Sensory, psychological, and metabolic dysfunction in HIV-associated peripheral neuropathy: A cross-sectional deep profiling study

Abstract

HIV-associated sensory neuropathy (HIV-SN) is a frequent complication of HIV infection and a major source of morbidity. A cross-sectional deep profiling study examining HIV-SN was conducted in people living with HIV in a high resource setting using a battery of measures which included the following: parameters of pain and sensory symptoms (7day pain diary, Neuropathic Pain Symptom Inventory [NPSI] and Brief Pain Inventory [BPI]), sensory innervation (structured neurological examination, quantitative sensory testing [QST] and intraepidermal nerve fibre density [IENFD]), psychological state (Pain Anxiety Symptoms Scale-20 [PASS-20], Depression Anxiety and Positive Outlook Scale [DAPOS], and Pain Catastrophizing Scale [PCS], insomnia (Insomnia Severity Index [ISI]), and quality of life (Short Form (36) Health Survey [SF-36]). The diagnostic utility of the Brief Peripheral Neuropathy Screen (BPNS), Utah Early Neuropathy Scale (UENS), and Toronto Clinical Scoring System (TCSS) were evaluated. Thirty-six healthy volunteers and 66 HIV infected participants were recruited. A novel triumvirate case definition for HIV-SN was used that required 2 out of 3 of the following: 2 or more abnormal QST findings, reduced IENFD, and signs of a peripheral neuropathy on a structured neurological examination. Of those with HIV, 42% fulfilled the case definition for HIV-SN (n=28), of whom 75% (n=21) reported pain. The most frequent QST abnormalities in HIV-SN were loss of function in mechanical and vibration detection. Structured clinical examination was superior to QST or IENFD in HIV-SN diagnosis. HIV-SN participants had higher plasma triglyceride, concentrations depression, anxiety and catastrophizing scores, and prevalence of insomnia than HIV participants without HIV-SN.

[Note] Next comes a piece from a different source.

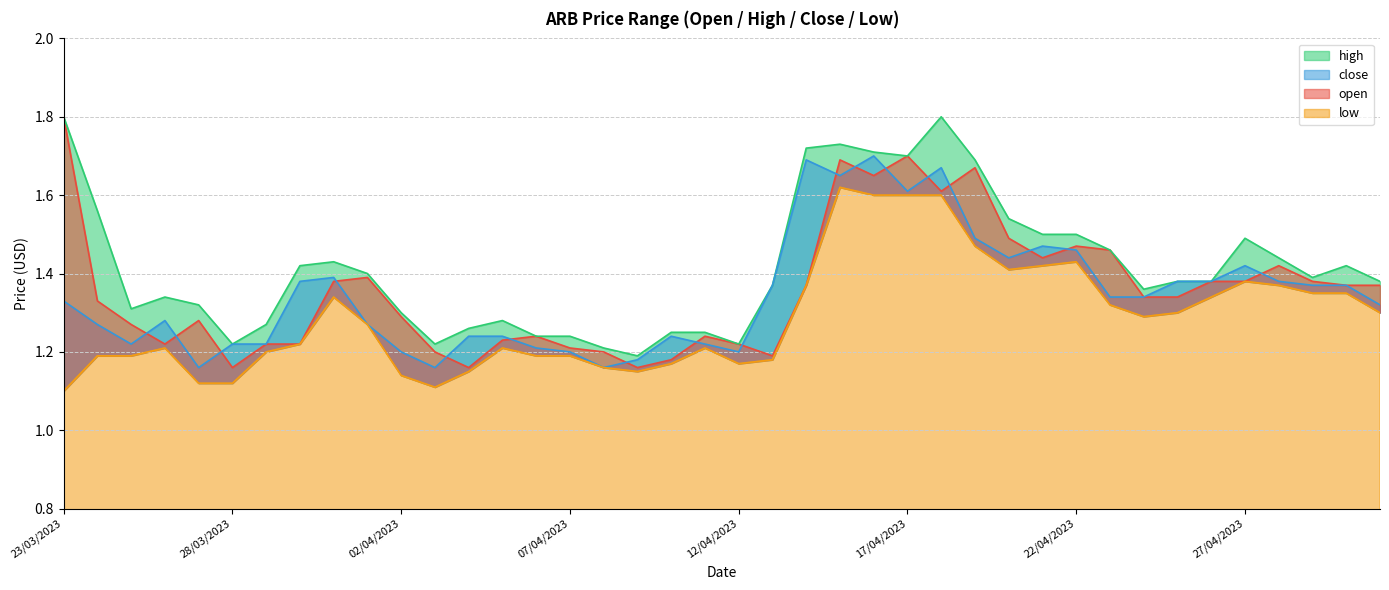

Reading left to right, what are all the values shown in this chart?

open: 23/03/2023=1.8	24/03/2023=1.3	25/03/2023=1.3	26/03/2023=1.2	27/03/2023=1.3	28/03/2023=1.2	29/03/2023=1.2	30/03/2023=1.2	31/03/2023=1.4	01/04/2023=1.4	02/04/2023=1.3	03/04/2023=1.2	04/04/2023=1.2	05/04/2023=1.2	06/04/2023=1.2	07/04/2023=1.2	08/04/2023=1.2	09/04/2023=1.2	10/04/2023=1.2	11/04/2023=1.2	12/04/2023=1.2	13/04/2023=1.2	14/04/2023=1.4	15/04/2023=1.7	16/04/2023=1.6	17/04/2023=1.7	18/04/2023=1.6	19/04/2023=1.7	20/04/2023=1.5	21/04/2023=1.4	22/04/2023=1.5	23/04/2023=1.5	24/04/2023=1.3	25/04/2023=1.3	26/04/2023=1.4	27/04/2023=1.4	28/04/2023=1.4	29/04/2023=1.4	30/04/2023=1.4	01/05/2023=1.4
high: 23/03/2023=1.8	24/03/2023=1.6	25/03/2023=1.3	26/03/2023=1.3	27/03/2023=1.3	28/03/2023=1.2	29/03/2023=1.3	30/03/2023=1.4	31/03/2023=1.4	01/04/2023=1.4	02/04/2023=1.3	03/04/2023=1.2	04/04/2023=1.3	05/04/2023=1.3	06/04/2023=1.2	07/04/2023=1.2	08/04/2023=1.2	09/04/2023=1.2	10/04/2023=1.2	11/04/2023=1.2	12/04/2023=1.2	13/04/2023=1.4	14/04/2023=1.7	15/04/2023=1.7	16/04/2023=1.7	17/04/2023=1.7	18/04/2023=1.8	19/04/2023=1.7	20/04/2023=1.5	21/04/2023=1.5	22/04/2023=1.5	23/04/2023=1.5	24/04/2023=1.4	25/04/2023=1.4	26/04/2023=1.4	27/04/2023=1.5	28/04/2023=1.4	29/04/2023=1.4	30/04/2023=1.4	01/05/2023=1.4
close: 23/03/2023=1.3	24/03/2023=1.3	25/03/2023=1.2	26/03/2023=1.3	27/03/2023=1.2	28/03/2023=1.2	29/03/2023=1.2	30/03/2023=1.4	31/03/2023=1.4	01/04/2023=1.3	02/04/2023=1.2	03/04/2023=1.2	04/04/2023=1.2	05/04/2023=1.2	06/04/2023=1.2	07/04/2023=1.2	08/04/2023=1.2	09/04/2023=1.2	10/04/2023=1.2	11/04/2023=1.2	12/04/2023=1.2	13/04/2023=1.4	14/04/2023=1.7	15/04/2023=1.6	16/04/2023=1.7	17/04/2023=1.6	18/04/2023=1.7	19/04/2023=1.5	20/04/2023=1.4	21/04/2023=1.5	22/04/2023=1.5	23/04/2023=1.3	24/04/2023=1.3	25/04/2023=1.4	26/04/2023=1.4	27/04/2023=1.4	28/04/2023=1.4	29/04/2023=1.4	30/04/2023=1.4	01/05/2023=1.3
low: 23/03/2023=1.1	24/03/2023=1.2	25/03/2023=1.2	26/03/2023=1.2	27/03/2023=1.1	28/03/2023=1.1	29/03/2023=1.2	30/03/2023=1.2	31/03/2023=1.3	01/04/2023=1.3	02/04/2023=1.1	03/04/2023=1.1	04/04/2023=1.1	05/04/2023=1.2	06/04/2023=1.2	07/04/2023=1.2	08/04/2023=1.2	09/04/2023=1.1	10/04/2023=1.2	11/04/2023=1.2	12/04/2023=1.2	13/04/2023=1.2	14/04/2023=1.4	15/04/2023=1.6	16/04/2023=1.6	17/04/2023=1.6	18/04/2023=1.6	19/04/2023=1.5	20/04/2023=1.4	21/04/2023=1.4	22/04/2023=1.4	23/04/2023=1.3	24/04/2023=1.3	25/04/2023=1.3	26/04/2023=1.3	27/04/2023=1.4	28/04/2023=1.4	29/04/2023=1.4	30/04/2023=1.4	01/05/2023=1.3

Keywords: Anxiety; Catastrophizing; Depression; Diagnosis; HIV-SN; IENFD; Pain; Phenotyping; QST; Quality of life; Triglycerides.

Fig. 1

Dot plot of z-score QST parameters in the healthy control, HIV–No SN and HIV-SN groups for Mechanical QST parameters (A) and Thermal QST parameters (B). ^∗Kruskal-Wallis, Dunn’s post hoc 1-way analysis of variance: ^∗P < .05; NS, P > .05. QST, quantitative sensory testing; HIV-SN, HIV sensory neuropathy; HIV–No SN, no HIV sensory neuropathy; NS, not significant.

Fig. 2

Loss and gain of sensory function. Comparison of participants in the HIV-SN group, HIV–No SN group, and healthy controls who have QST values outside the 95% confidence interval of the DFNS reference database. The y-axis shows the percentage of patients in each group (HIV-SN n = 38, HIV–No SN n = 28, healthy controls n = 36), with ‘gain’ of sensory function plotted upwards and ‘loss’ of sensory function plotted downwards. HIV-SN, HIV sensory neuropathy; HIV–No SN, no HIV sensory neuropathy; QST, quantitative sensory testing; HIV–No SN, no HIV sensory neuropathy. Chi squared test of association: ^∗P < 0.05, ^∗∗P < 0.01 comparison to Healthy controls; ^†P < 0.05, ^††P < 0.01 comparison to HIV-No SN.

Fig. 3

Pain intensity response curves for suprathreshold heat stimuli in healthy control subjects (n = 36), HIV–No SN group (n = 38), and HIV-SN (n = 28) group. Data are presented as mean (SD). No statistically significant difference was present between groups. VAS, visual analogue scale; HIV-SN, HIV sensory neuropathy; HIV–No SN, no HIV sensory neuropathy.

Fig. 4

Two representative skin biopsy samples of HIV-infected participants. (A) Participant from HIV-SN peripheral neuropathy group demonstrating complete absence of small unmyelinated sensory nerve fibres reaching epidermis. Subepidermal dermal plexus fibres are present (blue arrow) as identified by pan neuronal marker PGP 9.5. (B) Participant from HIV–No SN group with normal counts of small unmyelinated nerve fibres (black arrows) reaching epidermis beyond dermal epidermal junction (red dotted line), and positive dermal plexus staining (blue arrows). Original magnification, 40×. Scale bar = 50 μm. HIV-SN, HIV sensory neuropathy; HIV–No SN, no HIV sensory neuropathy.

Fig. 5

Distribution of NPSI descriptors in the painful HIV-SN population divided by categories of severity. NPSI, Neuropathic Pain Symptom Inventory; HIV-SN, HIV sensory neuropathy.